Now, an example entry:

<filter>
  <mimetype>text/plain</mimetype>
  <extension>.txt</extension>
  <command>cat</command>
  <arguments>%s</arguments>
</filter>

mimetype - The mime type handled by this filter.  You may have 0 or
more of these for any filter.

extension - The file extension handled by this filter.  You may have 0
or more of these for any filter.

command - The filename of the command to run.  Do not put any command
line arguments in this.  This item is required.

arguments - Any arguments to pass into the given command.  The special
token "%s" means the filename to be passed in.  This item is required.

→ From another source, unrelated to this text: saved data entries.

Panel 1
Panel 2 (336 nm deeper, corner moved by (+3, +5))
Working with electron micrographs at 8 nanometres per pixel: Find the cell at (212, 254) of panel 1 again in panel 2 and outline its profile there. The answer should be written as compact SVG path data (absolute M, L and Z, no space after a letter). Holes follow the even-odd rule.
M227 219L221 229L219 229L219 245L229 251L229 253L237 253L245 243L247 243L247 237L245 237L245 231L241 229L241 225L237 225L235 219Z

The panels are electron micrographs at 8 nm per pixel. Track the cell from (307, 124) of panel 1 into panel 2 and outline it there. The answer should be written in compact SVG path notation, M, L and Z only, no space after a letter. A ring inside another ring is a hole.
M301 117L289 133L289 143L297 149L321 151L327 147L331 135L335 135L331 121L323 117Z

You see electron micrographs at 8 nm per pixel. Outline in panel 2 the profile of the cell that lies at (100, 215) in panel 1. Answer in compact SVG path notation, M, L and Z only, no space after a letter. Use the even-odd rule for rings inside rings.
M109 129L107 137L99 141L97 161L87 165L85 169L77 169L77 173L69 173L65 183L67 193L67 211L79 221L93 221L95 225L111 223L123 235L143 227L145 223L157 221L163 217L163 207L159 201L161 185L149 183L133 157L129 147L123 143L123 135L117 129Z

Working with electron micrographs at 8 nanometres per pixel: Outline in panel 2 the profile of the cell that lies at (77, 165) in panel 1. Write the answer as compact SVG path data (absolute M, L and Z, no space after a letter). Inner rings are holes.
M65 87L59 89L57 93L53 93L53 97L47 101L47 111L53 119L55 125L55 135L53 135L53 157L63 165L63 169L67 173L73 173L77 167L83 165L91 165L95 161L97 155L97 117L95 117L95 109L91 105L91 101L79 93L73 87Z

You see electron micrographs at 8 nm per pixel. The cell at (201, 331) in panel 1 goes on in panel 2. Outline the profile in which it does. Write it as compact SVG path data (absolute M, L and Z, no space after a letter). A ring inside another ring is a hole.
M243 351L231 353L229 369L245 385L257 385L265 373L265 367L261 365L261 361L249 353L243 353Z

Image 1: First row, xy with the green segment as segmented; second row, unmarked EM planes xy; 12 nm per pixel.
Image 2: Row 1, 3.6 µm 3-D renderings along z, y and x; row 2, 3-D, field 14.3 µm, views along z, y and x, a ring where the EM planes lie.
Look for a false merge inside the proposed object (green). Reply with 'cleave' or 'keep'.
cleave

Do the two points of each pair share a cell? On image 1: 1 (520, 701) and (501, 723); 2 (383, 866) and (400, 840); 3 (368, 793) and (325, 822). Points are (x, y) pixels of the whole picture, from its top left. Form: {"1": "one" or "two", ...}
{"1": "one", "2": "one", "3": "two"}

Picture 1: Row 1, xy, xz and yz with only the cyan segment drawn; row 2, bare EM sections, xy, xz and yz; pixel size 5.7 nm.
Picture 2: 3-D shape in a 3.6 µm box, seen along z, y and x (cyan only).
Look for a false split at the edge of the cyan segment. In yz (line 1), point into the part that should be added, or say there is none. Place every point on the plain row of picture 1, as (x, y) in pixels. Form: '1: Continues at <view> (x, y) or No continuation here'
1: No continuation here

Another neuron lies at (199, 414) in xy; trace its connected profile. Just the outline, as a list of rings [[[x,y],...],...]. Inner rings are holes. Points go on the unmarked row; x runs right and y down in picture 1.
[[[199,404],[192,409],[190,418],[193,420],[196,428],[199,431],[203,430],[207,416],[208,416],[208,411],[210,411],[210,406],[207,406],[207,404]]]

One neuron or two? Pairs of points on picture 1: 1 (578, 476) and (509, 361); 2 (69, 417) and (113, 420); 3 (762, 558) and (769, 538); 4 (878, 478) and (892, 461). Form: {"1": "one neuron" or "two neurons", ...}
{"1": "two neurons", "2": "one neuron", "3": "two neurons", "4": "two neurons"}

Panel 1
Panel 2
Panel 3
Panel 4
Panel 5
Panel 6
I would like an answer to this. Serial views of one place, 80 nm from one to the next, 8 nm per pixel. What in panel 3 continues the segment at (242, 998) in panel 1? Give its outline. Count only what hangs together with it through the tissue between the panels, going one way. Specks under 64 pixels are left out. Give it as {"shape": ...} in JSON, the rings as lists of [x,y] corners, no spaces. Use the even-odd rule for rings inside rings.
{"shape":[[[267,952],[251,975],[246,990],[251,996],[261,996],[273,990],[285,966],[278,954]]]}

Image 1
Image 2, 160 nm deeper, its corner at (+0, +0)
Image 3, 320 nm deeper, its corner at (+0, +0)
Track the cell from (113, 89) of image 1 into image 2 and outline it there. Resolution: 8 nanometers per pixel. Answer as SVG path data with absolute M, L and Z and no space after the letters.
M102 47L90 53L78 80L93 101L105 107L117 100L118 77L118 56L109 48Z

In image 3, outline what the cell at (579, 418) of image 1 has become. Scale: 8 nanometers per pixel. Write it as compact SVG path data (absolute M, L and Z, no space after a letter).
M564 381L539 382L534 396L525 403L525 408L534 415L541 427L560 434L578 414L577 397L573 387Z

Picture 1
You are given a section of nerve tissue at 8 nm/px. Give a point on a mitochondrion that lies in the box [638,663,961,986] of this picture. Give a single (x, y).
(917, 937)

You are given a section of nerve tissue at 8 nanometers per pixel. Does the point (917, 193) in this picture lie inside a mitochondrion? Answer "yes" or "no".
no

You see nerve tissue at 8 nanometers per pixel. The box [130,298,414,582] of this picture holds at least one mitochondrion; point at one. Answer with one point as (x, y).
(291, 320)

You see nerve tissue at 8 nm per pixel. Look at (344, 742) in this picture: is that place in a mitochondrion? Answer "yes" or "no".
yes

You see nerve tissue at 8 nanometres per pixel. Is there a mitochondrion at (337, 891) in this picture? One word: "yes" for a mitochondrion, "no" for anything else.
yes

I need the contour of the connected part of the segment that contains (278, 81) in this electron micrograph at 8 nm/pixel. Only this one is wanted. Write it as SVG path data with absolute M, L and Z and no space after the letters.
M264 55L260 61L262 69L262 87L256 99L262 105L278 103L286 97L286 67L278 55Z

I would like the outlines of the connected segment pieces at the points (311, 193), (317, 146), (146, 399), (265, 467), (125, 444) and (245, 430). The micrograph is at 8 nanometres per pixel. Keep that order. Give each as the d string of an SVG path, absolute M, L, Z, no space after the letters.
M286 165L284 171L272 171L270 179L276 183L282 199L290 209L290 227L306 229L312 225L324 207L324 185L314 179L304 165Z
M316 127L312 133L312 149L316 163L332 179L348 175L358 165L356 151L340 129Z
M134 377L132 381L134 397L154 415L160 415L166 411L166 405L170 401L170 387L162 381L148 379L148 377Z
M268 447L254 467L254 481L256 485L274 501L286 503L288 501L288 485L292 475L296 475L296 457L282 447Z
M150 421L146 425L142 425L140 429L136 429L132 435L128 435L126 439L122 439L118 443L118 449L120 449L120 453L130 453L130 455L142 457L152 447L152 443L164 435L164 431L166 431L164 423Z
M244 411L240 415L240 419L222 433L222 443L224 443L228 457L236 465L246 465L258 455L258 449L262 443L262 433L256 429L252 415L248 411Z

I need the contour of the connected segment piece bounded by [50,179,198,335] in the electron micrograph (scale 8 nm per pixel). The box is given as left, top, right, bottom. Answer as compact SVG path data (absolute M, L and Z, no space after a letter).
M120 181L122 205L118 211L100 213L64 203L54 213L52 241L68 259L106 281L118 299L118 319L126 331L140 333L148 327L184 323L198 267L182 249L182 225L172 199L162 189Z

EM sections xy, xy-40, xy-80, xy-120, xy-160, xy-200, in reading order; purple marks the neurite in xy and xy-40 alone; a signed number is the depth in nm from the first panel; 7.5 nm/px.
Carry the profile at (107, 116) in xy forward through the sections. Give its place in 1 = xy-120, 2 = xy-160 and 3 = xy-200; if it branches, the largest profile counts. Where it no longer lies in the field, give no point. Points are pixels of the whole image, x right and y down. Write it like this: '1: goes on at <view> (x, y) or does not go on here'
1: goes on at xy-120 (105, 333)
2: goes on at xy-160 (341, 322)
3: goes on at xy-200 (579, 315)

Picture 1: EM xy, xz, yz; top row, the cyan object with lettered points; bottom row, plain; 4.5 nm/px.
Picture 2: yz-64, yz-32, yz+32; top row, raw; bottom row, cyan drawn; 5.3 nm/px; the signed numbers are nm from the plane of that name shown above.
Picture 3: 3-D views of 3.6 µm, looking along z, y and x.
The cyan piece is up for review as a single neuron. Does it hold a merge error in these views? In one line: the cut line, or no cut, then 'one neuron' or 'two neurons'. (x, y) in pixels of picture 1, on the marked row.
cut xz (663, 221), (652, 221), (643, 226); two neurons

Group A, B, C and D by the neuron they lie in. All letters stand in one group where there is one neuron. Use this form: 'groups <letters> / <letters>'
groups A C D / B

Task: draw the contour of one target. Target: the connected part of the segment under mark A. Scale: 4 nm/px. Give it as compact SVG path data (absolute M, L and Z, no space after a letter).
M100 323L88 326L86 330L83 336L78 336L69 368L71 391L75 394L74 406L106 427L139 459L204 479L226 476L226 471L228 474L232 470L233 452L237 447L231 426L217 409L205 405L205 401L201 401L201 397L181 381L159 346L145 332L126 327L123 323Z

Here are some sample filters from the Wiki, simply move them into the 
'external-filters' tags to activate!

Simple TeX filter

    * Author: Stephan Hegel
    * Description: untex to remove LaTeX commands from input
    * Dependencies: untex 
<filter>
  <mimetype>text/x-tex</mimetype>
  <extension>.tex</extension>
  <command>untex</command>
  <arguments>-gascii %s</arguments>
</filter> 

Simple DVI filter

    * Author: Dav
    * Description: dvi to text using the "-q" option of dvi2tty
    * Dependencies: dvi2tty 
<filter>
  <mimetype>application/x-dvi</mimetype>
  <extension>.dvi</extension>
  <command>dvi2tty</command>
  <arguments>-q %s</arguments>
</filter>

Simple Postscript filter

    * Author: Ben Lee
    * Description: ps2ascii to extract text from postscript
    * Dependencies: ps2ascii 
<filter>
  <mimetype>application/postscript</mimetype>
  <extension>.ps</extension>
  <extension>.ai</extension>
  <extension>.eps</extension>
  <command>ps2ascii</command>
  <arguments>%s</arguments>
</filter>

Simple Djvu filter 
    * Author: Ben Lee
    * Description: djvutxt to extract text from Djvu files
    * Dependencies: djvutxt 
<filter>
  <mimetype>image/vnd.djvu</mimetype>
  <extension>.djvu</extension>
  <extension>.djv</extension>
  <command>djvutxt</command>
  <arguments>%s</arguments>
</filter>

-->

<external-filters>

</external-filters>